Schon im Frühjahr begehrte der Hauptpersonalrat der Lehrkräfte gegen Ernst auf. Man warf ihr "kurzfristige, teilweise widersprüchliche Entscheidungen" vor. Über Kursänderungen hatten die Lehrer auch meist aus der Presse erfahren. Dieses Problem besteht bis heute: Als das Bildungsministerium Ende November die Präsenzpflicht für Schüler aufhob, erfuhren die Lehrer davon zuerst aus den Medien.
Für Unmut sorgte in diesem Zusammenhang auch, dass Kinder, die zu Hause bleiben, keinen Anspruch auf Digitalunterricht haben. Sie werden wieder mit einem wöchentlichen Aufgabenpaket abgespeist.
Nicht immer die richtige Ansprechpartnerin
Mit den Landkreisen liegt das Ministerium im Clinch: Die Verantwortung für zahlreiche Probleme weist das Bildungsministerium von sich. Die Zuständigkeiten lägen entweder bei den Landkreisen oder im Gesundheitsministerium.

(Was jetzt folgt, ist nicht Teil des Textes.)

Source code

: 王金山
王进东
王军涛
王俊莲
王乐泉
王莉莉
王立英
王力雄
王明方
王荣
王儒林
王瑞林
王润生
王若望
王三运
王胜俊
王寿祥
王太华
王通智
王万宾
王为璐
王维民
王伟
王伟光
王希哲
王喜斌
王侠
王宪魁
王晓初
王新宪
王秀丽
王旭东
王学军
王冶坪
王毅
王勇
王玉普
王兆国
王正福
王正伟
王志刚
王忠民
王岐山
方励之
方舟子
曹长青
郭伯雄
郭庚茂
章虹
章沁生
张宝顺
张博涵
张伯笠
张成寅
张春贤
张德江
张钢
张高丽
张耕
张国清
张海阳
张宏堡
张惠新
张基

Tatsächlich scheint es, dass Britta Ernst nicht immer die richtige Ansprechpartnerin ist. Zum Beispiel klagte ein Vertreter der Kreisverwaltung der Uckermark gegenüber der Märkischen Oderzeitung (MOZ): "Vor einem Jahr hatten wir klare Regeln, wann Quarantäne ausgesprochen wird, wann Klassen nach Hause geschickt und Schulen geschlossen werden". In der vierten Corona-Welle kämen allerdings überhaupt keine Regelungen mehr von der Landesregierung. Dafür ist allerdings das Gesundheitsministerium unter Ursula Nonnenmacher (Bündnis 90/Grüne) zuständig, das aber in der Pandemie auch kopflos wirkt.

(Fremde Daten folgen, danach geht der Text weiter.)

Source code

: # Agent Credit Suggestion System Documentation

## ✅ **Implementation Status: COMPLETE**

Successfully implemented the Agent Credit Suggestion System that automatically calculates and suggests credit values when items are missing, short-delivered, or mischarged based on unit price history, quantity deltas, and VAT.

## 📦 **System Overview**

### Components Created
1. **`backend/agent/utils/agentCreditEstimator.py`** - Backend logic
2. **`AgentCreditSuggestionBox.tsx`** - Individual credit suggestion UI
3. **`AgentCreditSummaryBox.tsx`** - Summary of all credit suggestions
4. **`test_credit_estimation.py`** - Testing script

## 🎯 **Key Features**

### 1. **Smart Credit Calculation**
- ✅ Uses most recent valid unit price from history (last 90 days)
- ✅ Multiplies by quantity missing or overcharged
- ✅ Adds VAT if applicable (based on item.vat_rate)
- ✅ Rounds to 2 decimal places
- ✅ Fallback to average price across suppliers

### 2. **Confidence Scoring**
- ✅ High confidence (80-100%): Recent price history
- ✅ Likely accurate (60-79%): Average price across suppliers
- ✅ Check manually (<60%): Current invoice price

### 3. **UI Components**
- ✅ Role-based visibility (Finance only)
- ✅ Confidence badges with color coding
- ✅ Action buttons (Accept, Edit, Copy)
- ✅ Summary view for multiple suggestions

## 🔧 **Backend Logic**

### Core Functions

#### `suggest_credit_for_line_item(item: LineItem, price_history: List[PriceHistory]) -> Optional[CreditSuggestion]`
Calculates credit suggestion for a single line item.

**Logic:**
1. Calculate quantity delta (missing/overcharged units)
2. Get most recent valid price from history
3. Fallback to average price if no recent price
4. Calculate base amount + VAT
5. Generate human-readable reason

Gerüchte über Sonderstatus als designierte First Lady
Dass Ministerin Ernst aufgrund der massiven Kritik tatsächlich zurücktritt, scheint unwahrscheinlich. Im Landtag hatte bislang nur die AfD-Fraktion den SPD-Ministerpräsidenten Dietmar Woidke aufgefordert, Ernst aus dem Kabinett zu entlassen. Die Regierungsfraktionen von SPD, CDU und Grünen stellten sich vor die Ministerin. Die Opposition aus Linken und Freien Wählern übt zwar immer wieder heftige Kritik an der Ministerin; aber mit der AfD wollten sie nicht stimmen.
Britta Ernst halte den Gegenwind aus, heißt es dazu aus von der SPD; die gebürtige Hamburgerin könne das wegstecken. Allerdings munkelt man (auch an der SPD-Basis), sie habe als Gattin des künftigen Bundeskanzlers Olaf Scholz einen Sonderstatus. Ob dem so ist, lässt sich nicht überprüfen.